Underestimating Users

Tags: academia, research, musings

Published on
« Previous post: I Don’t Understand AI Alignment — Next post: Come As You Are »

Back when I was still doing research in visualization, a field concerned with making complex data sets understandable, our field was haunted by the spectre of a ostensibly misunderstood tool: the Rainbow colour map.

Assuming that most of my readers are unfamiliar with this, here is a brief and incomplete introduction to colour maps: The goal of a colour map is to assign colours to data, so that pattern can emerge. For instance, suppose you measure the temperature at some places in your country. To show these temperatures on a map, you might pick colours that range from ‘rather cold’ to ‘rather hot.’ In the parlance of our research field, this would call for a continuous colour map, since temperature is (hopefully) a continuous quantity.

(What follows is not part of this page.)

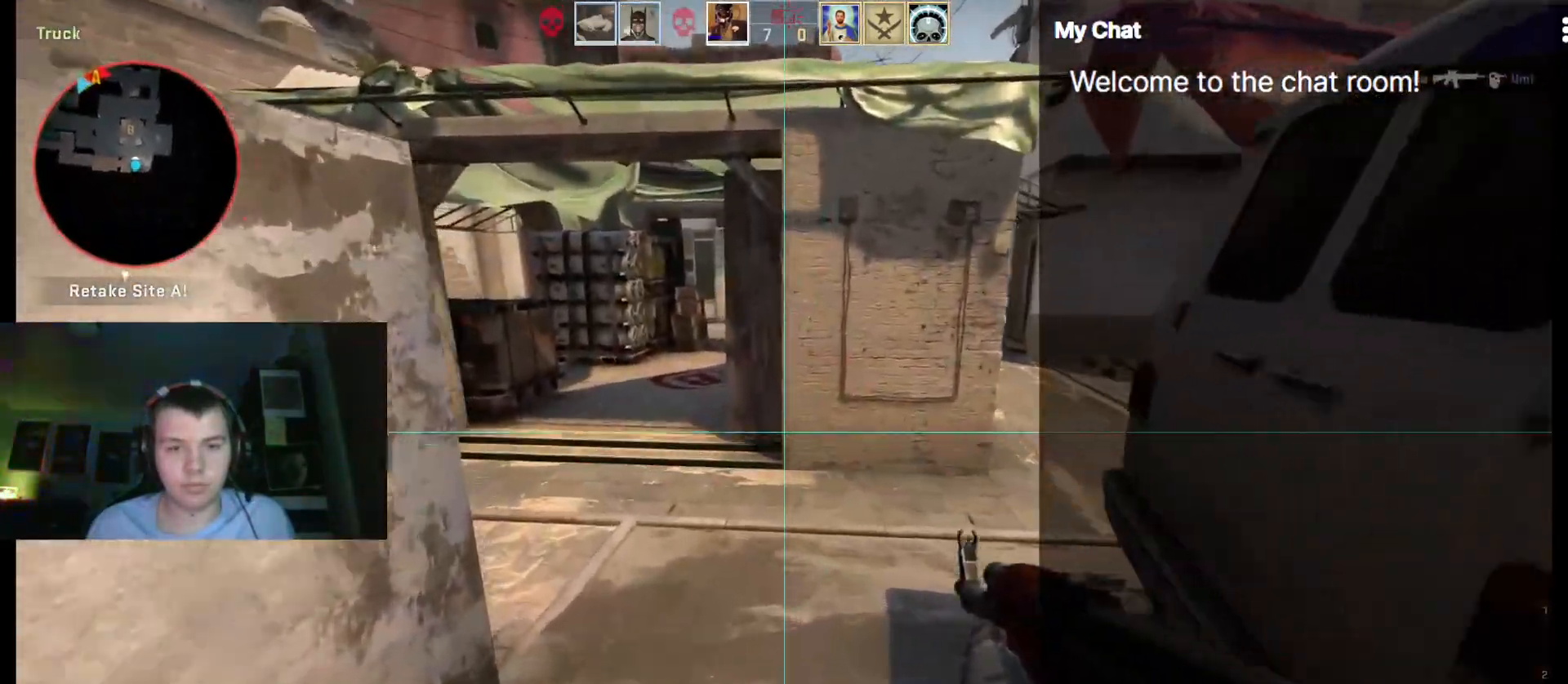
{"keys": ["w"], "events": [[250, "a", "down"], [417, "a", "up"]]}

Next to aesthetic choices and questions of colour-blindness, our field used to be convinced—and probably is—that colour maps should be chosen such that different gradations in consecutive colours are perceptually uniform. In other words, your perception of differences in colours should roughly match the differences of their underlying values. So far, so good! It turns out that algorithmically-generated colour maps, i.e. colour maps that can be easily generated, are often not perceptually uniform. Even worse (or so I believed): The default choice of colour map in some common software packages was our enemy, the notorious Rainbow colour map! Myriads of papers use(d) this colour map, even though our research showed that the rainbow colour map introduced patterns where none are. This led to all kinds of nice papers following the ‘X considered harmful style,’ such as work by Borland and Taylor.

At the time, I thought this was a pretty big deal,1 and I would use my signature look of superiority whenever I encountered such a paper. In my head, I imagined scientists using this colour map to be uninformed, being led astray to search for patterns where none exist.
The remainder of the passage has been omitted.